The expansion by 500,000 hectares was reduced to 333535 ha, giving a total area of 1041373 ha.
The state took back some of the land outside the bloc, but left the Busira-Manene plantations.
The CFC held the bulk of the land, while the CCCI had two sections of 123000 ha and 15000 ha and the SAB had a small section of 12 ha.
Some land was reserved for a native people or for public use.

==History==

Under the agreement of 27 December 1901 the SAB was responsible for industrial, agricultural and commercial exploitation of the Bloc and received a share of the proceeds in compensation.
Property rights were shared, with the CFC getting half and the CCCI and SAB each getting a quarter.
Between 1902 and 1910 the SAB sublet most of its activities to the Compagnie du Kasaï and Société du Busira concession companies.
After this, SAB began to expand again as the concession system was gradually phased out.
In 1911 Charles Batjoens headed a mission to delimit the Bus Bloc at Bussanga (Equateur).

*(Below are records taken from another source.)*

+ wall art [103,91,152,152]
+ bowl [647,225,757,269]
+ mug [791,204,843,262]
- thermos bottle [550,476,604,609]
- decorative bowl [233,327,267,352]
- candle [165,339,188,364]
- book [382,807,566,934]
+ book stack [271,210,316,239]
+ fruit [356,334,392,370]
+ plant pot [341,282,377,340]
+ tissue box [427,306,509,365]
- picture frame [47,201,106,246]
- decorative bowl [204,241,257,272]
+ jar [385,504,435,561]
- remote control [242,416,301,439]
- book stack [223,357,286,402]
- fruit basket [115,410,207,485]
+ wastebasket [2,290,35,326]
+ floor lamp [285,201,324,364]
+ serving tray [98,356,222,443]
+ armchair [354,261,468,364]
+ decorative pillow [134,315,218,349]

The Belgians treated the local people brutally and forced them to extract rubber in appalling conditions.
It is estimated that hundreds of thousands died as victims to the agents of the Anglo-Belgian India Rubber Company (ABIR) or of the SAB in the Bus-Bloc.
The American doctor Louis Jaggard (1877–1951) at the Monieka mission spoke in 1917 with scorn of the 30 or so traders at Bussira, 4 mi away, who came to him for treatment.
He called them "low down white trash".
A rebellion that began in Sankuru in 1920 spread to the SAB's Bus Bloc concession on the Upper Busira.
The rebels attacked state posts, trading stations, factories, homes and a Catholic chapel.
The military arrived in March 1921 and over the next five months killed at least 115 rebels.

On 21 March 1927 the SAB received all the land rights in the bloc.
The capital and number of shares in the SAB was increased, and the CCCI and CFC were compensated with shares in SAB.
On 26 June 1937 the Bus Bloc was returned to the state, a huge area of 1041773 ha.
The SAB was compensated financially and in land.
On 19 October 1937 the entire area was opened to free trade.